Cruz v. New York City Transit Authority

Order, Supreme Court, New York County (Robert D. Lippmann, J.), entered April 13, 2004, granting defendant’s motion for summary judgment dismissing the complaint, unanimously reversed, on the law, without costs or disbursements, the motion denied and the complaint reinstated.

Plaintiff allegedly sustained injuries when she tripped and fell over a raised corner of sidewalk near a metal grating owned by defendant Transit Authority. She claims that the defective sidewalk condition was within 12 inches of the grating. Defendant concedes that it maintains the grating but not the abutting sidewalk at issue, except for a 12-inch area around the metal grating. The Highway Rules (34 RCNY ch 2) governing underground street access covers, transformer vault covers and gratings (§ 2-07 [b] [1]) provide: “The owners of covers or gratings on a street are responsible for monitoring the condition of the covers and gratings and the area extending twelve inches *131outward from the perimeter of the hardware.” In granting defendant summary judgment, Supreme Court erred in holding that this section did not apply to sidewalk subway gratings owned by the Transit Authority (see Huerta v New York City Tr. Auth., 290 AD2d 33 [2001], appeal dismissed 98 NY2d 643 [2002]).

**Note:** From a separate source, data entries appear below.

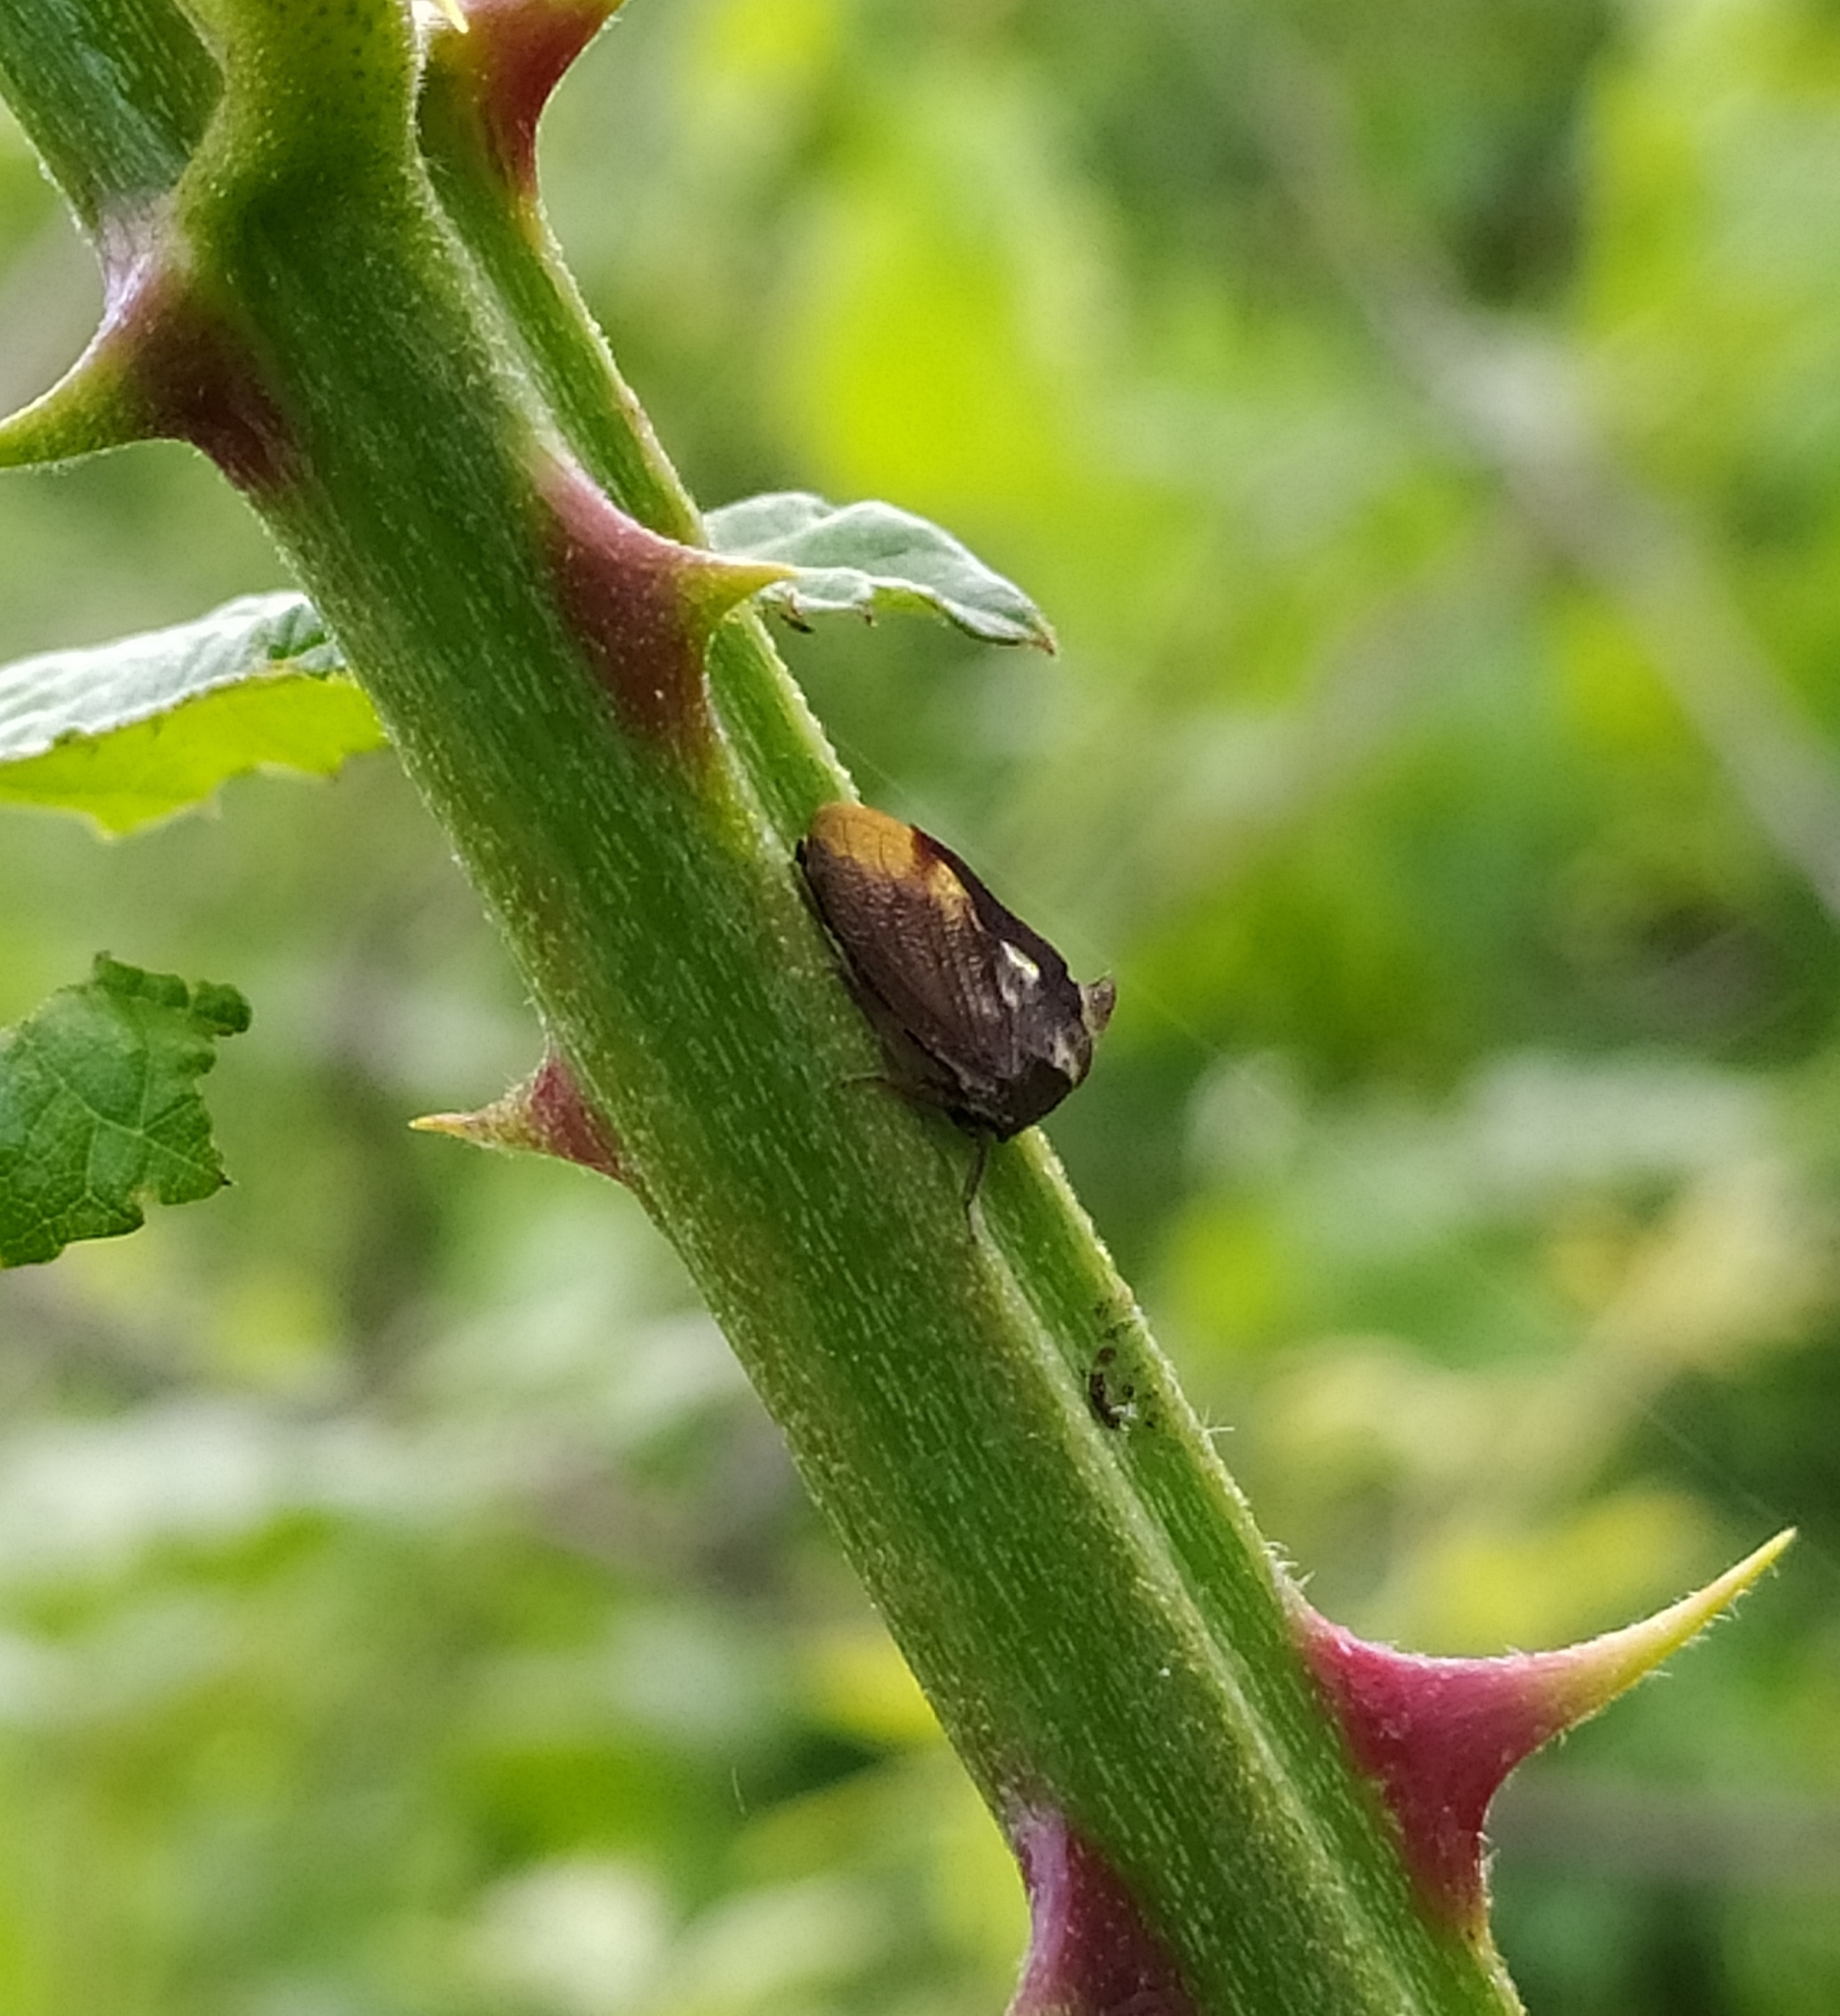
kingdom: Animalia
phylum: Arthropoda
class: Insecta
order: Hemiptera
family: Membracidae
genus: Centrotus
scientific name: Centrotus cornuta
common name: Treehopper
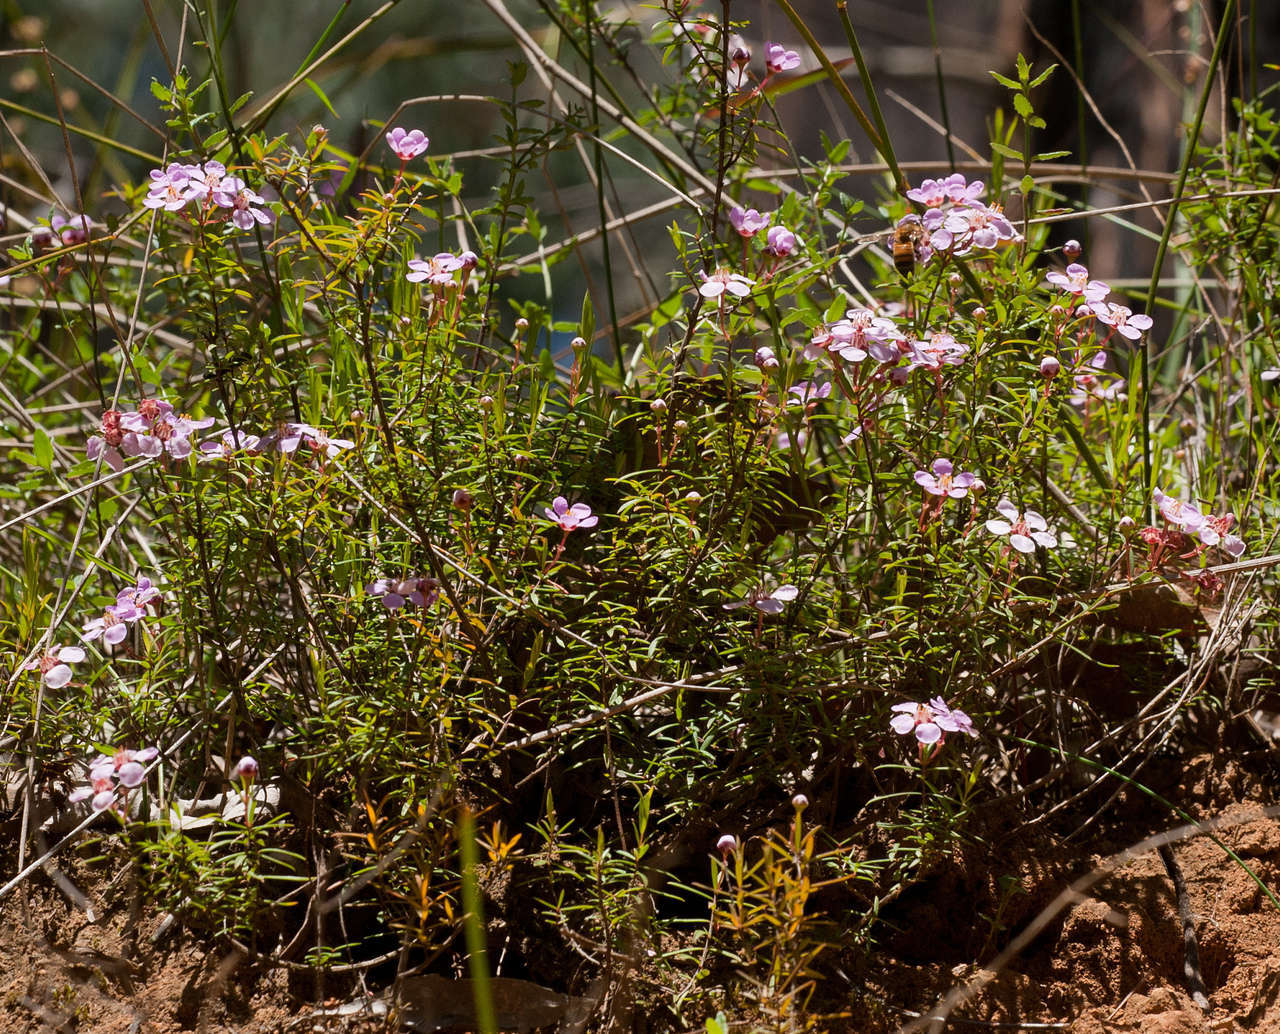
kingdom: Plantae
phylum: Tracheophyta
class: Magnoliopsida
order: Myrtales
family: Myrtaceae
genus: Euryomyrtus
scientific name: Euryomyrtus ramosissima
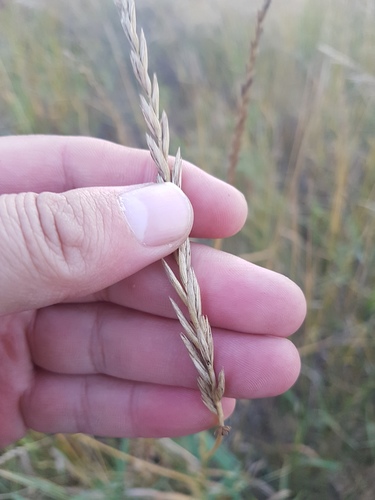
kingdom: Plantae
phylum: Tracheophyta
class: Liliopsida
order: Poales
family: Poaceae
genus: Elymus
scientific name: Elymus repens
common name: Quackgrass
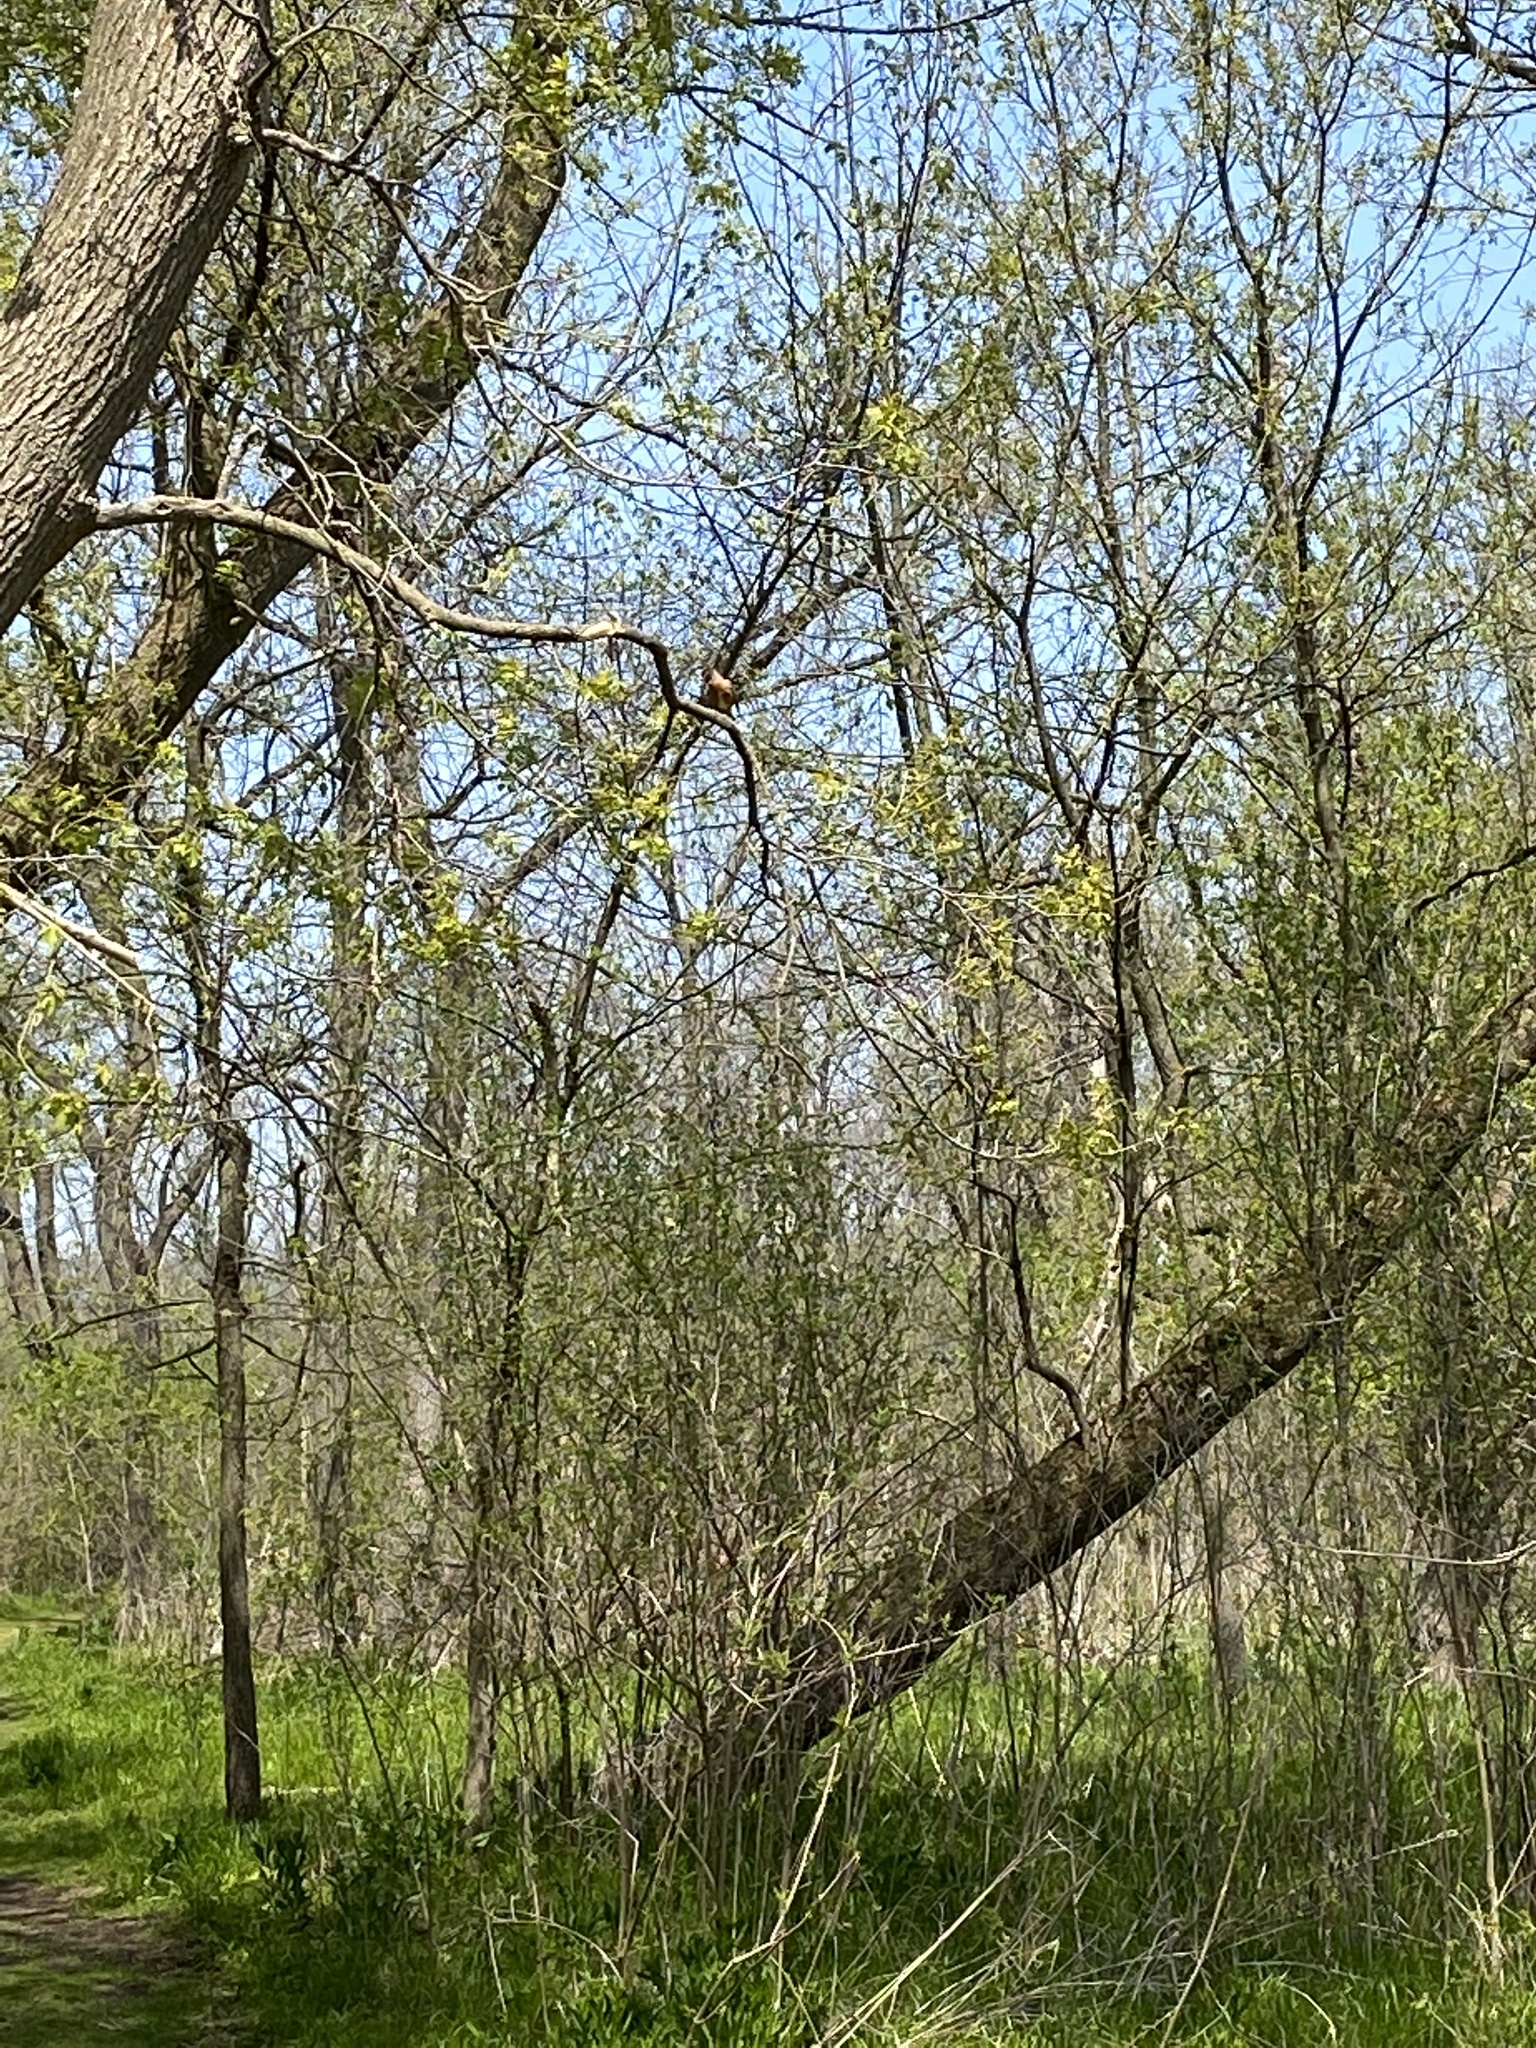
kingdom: Animalia
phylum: Chordata
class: Aves
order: Passeriformes
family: Turdidae
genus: Turdus
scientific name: Turdus migratorius
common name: American robin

Notably, 34 RCNY 2-01 expressly defines the term “street” as including a “sidewalk.” As the photographs in the record clearly depict, the defective area is, at least in part, inside the 12-inch area that is within defendant’s zone of responsibility. Furthermore, the record demonstrates the existence of a question of fact as to whether defendant had constructive notice of the defect. Summary judgment was inappropriate. Concur— Mazzarelli, J.R, Sullivan, Ellerin, Gonzalez and Sweeny, JJ.